ASSIGNMENT - Copy out all lines of the listing below that hold "table".

DATA SHOWN -
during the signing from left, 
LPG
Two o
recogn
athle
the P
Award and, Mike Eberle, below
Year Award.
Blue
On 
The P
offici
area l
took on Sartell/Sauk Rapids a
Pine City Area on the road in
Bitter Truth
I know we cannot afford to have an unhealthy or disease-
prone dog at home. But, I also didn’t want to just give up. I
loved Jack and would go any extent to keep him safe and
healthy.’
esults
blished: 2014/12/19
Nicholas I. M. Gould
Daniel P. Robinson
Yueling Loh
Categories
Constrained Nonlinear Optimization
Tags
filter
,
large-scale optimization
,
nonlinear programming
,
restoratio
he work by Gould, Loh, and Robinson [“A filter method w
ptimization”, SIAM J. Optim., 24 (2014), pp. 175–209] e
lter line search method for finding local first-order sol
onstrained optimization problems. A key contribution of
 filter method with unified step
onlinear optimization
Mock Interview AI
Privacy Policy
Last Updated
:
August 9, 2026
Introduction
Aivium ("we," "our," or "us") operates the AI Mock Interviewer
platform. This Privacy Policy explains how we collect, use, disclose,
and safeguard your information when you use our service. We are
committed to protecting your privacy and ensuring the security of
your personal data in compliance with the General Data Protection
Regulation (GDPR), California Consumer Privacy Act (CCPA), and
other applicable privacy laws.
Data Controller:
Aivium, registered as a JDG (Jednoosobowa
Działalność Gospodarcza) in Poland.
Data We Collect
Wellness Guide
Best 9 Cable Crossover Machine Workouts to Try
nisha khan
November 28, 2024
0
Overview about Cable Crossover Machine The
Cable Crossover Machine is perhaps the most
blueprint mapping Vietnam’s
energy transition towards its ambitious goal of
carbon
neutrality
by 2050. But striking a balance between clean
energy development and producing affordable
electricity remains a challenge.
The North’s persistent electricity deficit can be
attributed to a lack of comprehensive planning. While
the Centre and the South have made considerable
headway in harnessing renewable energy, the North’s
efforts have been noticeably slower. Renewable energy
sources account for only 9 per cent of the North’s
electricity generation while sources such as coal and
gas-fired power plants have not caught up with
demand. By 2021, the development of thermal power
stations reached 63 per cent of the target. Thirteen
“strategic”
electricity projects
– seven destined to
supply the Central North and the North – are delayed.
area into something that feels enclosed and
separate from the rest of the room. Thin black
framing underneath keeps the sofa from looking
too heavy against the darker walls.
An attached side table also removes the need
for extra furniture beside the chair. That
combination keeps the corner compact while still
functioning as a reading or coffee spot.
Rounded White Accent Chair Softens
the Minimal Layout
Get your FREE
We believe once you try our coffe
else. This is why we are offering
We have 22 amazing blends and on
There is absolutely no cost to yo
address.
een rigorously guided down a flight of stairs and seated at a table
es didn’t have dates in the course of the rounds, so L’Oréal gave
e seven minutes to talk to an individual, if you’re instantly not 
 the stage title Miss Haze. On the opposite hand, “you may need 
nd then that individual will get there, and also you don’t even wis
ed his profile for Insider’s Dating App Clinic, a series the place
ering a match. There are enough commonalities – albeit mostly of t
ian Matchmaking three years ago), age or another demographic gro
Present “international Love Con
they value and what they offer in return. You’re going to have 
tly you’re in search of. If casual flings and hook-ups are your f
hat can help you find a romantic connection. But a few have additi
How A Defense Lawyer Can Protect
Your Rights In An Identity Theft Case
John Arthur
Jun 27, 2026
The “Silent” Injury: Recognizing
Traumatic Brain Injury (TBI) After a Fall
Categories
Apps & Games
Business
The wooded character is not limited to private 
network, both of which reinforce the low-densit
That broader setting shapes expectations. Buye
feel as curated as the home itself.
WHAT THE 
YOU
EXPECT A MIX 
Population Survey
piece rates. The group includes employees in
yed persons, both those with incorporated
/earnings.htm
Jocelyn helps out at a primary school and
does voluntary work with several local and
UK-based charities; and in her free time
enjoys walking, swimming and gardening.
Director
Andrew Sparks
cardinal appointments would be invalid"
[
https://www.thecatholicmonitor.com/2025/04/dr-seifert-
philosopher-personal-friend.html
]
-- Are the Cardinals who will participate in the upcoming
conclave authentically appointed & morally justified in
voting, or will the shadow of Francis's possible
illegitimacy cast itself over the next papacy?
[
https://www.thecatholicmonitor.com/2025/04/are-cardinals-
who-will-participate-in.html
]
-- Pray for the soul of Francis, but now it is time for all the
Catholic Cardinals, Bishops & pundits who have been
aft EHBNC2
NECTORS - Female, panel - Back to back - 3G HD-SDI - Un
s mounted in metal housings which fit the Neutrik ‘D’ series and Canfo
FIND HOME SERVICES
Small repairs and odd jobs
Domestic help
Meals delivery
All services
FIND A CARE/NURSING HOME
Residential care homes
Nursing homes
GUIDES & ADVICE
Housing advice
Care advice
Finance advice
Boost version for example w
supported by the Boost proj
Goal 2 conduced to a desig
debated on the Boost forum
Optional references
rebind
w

RESULT OF THE EXERCISE -
An attached side table also removes the need
een rigorously guided down a flight of stairs and seated at a table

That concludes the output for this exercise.